» **Directions for this task**
Please write each entry out again exactly as shown.

(Material shown)

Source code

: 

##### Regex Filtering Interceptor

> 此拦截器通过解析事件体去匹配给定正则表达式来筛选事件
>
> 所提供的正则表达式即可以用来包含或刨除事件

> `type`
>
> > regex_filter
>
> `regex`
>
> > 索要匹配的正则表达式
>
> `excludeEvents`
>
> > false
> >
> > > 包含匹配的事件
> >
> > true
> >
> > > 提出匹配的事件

(End Material shown)

» **Task solution**
Source code

: 

##### Regex Filtering Interceptor

> 此拦截器通过解析事件体去匹配给定正则表达式来筛选事件
>
> 所提供的正则表达式即可以用来包含或刨除事件

> `type`
>
> > regex_filter
>
> `regex`
>
> > 索要匹配的正则表达式
>
> `excludeEvents`
>
> > false
> >
> > > 包含匹配的事件
> >
> > true
> >
> > > 提出匹配的事件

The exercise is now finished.